# Work item:
Look through the material below and copy every line containing the word "linejoin".

# Supplied entries:
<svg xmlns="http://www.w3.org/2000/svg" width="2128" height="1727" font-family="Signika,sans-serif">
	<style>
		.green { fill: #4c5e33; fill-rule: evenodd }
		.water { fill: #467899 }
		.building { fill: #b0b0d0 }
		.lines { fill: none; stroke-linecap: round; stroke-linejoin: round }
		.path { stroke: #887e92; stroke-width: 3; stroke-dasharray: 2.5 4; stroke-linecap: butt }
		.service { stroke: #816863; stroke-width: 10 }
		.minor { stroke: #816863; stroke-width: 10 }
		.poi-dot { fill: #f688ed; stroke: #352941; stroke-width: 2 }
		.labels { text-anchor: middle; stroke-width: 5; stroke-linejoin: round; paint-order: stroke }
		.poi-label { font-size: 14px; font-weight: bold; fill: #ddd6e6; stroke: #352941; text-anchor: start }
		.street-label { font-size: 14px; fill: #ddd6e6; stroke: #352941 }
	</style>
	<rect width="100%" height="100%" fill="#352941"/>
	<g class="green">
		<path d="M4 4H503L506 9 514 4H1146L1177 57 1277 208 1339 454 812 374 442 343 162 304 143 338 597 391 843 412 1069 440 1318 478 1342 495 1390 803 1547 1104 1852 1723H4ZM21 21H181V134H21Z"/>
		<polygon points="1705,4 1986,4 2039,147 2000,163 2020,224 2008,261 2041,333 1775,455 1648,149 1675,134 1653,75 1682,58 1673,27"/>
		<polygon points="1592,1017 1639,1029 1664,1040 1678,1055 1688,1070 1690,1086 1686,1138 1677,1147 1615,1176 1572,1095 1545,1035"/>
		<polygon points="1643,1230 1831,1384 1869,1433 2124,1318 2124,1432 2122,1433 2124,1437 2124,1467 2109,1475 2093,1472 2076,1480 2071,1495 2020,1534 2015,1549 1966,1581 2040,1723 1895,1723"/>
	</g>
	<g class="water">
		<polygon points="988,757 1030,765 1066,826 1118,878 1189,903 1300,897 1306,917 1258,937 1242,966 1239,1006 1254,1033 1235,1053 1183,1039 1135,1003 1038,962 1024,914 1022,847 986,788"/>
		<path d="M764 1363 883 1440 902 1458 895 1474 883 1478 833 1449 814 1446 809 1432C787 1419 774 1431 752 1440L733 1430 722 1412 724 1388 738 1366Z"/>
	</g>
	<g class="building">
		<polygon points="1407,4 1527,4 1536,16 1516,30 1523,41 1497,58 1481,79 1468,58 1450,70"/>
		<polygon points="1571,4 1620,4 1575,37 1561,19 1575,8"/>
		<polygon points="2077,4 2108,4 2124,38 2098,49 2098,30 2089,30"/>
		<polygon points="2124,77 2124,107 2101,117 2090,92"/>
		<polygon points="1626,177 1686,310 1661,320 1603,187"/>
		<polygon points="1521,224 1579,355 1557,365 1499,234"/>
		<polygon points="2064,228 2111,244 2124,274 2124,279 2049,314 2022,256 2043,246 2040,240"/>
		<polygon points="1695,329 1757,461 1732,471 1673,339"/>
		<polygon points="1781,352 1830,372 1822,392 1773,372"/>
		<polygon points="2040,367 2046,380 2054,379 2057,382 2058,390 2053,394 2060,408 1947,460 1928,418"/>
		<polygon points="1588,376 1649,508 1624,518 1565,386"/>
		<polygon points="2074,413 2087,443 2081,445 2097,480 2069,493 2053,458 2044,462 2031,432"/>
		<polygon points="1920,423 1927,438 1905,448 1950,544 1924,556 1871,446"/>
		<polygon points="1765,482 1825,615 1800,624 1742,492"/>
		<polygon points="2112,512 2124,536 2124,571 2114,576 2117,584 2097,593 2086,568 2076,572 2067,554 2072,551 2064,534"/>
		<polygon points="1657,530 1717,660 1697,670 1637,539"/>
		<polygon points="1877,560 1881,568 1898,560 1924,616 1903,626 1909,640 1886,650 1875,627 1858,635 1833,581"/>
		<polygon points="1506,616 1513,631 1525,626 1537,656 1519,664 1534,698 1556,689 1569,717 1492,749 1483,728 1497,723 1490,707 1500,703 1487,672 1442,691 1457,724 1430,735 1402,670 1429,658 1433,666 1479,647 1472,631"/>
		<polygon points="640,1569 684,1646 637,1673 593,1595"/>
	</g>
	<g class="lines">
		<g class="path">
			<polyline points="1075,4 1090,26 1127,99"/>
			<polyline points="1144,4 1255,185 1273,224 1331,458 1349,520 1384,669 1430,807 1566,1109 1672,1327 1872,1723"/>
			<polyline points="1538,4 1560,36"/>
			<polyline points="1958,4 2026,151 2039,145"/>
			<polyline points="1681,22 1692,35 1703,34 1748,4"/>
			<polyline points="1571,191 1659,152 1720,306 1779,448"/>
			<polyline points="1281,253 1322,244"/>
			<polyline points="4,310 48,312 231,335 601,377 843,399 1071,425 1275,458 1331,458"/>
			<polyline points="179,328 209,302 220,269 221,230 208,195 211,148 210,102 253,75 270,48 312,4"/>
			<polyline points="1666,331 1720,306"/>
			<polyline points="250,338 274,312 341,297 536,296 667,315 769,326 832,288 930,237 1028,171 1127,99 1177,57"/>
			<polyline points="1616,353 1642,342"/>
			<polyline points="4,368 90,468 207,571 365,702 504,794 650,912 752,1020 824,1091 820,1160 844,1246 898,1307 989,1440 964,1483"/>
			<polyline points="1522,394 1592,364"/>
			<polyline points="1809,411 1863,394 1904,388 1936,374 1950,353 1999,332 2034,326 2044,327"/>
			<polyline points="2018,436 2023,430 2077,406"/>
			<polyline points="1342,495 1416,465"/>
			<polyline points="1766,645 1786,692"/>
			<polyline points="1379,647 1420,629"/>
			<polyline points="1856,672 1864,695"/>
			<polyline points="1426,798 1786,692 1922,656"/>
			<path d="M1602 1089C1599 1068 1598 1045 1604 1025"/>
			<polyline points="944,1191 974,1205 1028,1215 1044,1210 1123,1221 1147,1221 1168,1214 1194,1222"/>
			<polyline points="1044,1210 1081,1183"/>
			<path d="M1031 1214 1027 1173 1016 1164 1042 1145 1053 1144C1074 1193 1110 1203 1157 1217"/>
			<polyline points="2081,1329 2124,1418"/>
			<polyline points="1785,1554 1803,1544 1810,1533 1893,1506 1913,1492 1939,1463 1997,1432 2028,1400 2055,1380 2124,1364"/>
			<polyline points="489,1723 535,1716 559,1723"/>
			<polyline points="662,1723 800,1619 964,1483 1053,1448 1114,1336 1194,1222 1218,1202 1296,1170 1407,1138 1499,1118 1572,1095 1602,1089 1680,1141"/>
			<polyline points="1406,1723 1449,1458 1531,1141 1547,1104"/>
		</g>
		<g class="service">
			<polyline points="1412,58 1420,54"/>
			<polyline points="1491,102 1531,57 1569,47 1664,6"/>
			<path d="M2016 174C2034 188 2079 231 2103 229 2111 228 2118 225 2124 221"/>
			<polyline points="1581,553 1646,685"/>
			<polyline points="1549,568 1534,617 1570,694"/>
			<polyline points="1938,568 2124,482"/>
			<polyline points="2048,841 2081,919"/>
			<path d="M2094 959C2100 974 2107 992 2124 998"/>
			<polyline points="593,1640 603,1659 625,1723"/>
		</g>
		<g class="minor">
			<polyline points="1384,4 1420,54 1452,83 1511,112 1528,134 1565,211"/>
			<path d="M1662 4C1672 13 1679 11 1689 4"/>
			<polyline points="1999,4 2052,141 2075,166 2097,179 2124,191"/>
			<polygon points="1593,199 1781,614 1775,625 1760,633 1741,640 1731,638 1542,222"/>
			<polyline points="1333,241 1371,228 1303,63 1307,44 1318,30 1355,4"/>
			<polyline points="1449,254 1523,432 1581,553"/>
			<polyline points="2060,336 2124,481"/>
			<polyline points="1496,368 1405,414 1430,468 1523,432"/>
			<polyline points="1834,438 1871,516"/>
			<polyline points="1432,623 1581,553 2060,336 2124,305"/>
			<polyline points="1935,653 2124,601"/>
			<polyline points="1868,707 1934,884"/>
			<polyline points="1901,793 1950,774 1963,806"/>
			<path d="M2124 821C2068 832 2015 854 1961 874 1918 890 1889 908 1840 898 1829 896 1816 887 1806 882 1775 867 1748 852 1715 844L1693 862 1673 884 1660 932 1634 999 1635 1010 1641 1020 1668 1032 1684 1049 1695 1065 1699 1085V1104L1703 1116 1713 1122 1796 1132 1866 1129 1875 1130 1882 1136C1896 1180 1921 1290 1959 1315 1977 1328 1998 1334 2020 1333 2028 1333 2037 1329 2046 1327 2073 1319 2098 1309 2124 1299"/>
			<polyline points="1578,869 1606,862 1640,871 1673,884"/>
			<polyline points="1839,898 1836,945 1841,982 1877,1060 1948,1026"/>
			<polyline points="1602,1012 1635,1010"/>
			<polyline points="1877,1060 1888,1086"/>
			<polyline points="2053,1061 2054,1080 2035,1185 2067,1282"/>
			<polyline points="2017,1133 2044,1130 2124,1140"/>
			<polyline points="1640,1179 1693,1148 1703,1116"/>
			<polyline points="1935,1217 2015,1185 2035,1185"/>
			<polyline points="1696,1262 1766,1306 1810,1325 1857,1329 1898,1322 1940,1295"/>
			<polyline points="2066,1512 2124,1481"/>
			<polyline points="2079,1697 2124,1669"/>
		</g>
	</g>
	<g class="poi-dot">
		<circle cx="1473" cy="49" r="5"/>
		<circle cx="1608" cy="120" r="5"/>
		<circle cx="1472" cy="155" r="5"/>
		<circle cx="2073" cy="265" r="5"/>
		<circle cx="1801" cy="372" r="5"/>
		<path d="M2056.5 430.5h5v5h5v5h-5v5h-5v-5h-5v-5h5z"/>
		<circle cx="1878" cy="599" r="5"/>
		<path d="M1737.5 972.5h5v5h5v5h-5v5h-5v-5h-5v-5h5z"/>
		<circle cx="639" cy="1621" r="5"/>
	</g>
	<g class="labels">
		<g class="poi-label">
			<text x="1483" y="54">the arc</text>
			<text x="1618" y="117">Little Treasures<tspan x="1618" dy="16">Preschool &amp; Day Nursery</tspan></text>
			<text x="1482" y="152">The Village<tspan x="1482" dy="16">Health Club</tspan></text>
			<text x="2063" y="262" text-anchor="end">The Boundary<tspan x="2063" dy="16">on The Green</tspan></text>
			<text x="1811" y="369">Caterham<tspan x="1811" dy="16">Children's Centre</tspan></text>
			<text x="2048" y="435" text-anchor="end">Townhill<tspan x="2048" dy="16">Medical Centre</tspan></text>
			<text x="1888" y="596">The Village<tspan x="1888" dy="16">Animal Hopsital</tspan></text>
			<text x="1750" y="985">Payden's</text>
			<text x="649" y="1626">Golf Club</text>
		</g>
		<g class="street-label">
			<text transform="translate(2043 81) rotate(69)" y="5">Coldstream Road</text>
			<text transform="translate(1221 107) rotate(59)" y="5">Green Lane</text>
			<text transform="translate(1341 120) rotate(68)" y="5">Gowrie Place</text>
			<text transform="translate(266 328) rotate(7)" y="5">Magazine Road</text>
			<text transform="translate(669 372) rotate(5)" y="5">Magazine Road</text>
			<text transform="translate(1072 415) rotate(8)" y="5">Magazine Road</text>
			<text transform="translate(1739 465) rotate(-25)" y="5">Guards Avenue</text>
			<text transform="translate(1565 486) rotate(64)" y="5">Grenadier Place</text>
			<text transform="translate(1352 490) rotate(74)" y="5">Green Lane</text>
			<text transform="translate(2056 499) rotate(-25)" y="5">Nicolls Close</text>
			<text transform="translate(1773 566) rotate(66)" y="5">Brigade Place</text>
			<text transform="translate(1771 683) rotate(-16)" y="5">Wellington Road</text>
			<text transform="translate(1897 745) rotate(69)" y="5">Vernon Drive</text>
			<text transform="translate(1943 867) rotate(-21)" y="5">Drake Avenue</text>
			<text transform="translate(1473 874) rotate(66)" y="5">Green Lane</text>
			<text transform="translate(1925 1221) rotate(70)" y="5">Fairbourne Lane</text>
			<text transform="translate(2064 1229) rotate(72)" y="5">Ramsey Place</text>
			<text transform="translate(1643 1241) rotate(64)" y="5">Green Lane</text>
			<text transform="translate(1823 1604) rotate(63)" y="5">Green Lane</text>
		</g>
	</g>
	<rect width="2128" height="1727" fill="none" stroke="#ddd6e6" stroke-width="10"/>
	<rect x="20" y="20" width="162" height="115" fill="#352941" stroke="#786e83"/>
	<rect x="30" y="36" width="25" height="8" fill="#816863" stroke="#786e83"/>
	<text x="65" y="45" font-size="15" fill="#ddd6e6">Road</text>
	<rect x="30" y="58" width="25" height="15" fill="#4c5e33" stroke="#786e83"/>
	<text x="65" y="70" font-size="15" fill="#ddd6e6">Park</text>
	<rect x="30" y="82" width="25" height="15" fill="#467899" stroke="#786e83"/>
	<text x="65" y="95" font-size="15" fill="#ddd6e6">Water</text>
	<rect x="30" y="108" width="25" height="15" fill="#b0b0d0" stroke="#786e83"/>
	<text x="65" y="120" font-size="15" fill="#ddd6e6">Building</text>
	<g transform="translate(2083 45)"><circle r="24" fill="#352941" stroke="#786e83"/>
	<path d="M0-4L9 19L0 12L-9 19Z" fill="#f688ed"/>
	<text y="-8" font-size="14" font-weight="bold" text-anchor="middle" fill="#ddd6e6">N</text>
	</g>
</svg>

# Written solution:
		.lines { fill: none; stroke-linecap: round; stroke-linejoin: round }
		.labels { text-anchor: middle; stroke-width: 5; stroke-linejoin: round; paint-order: stroke }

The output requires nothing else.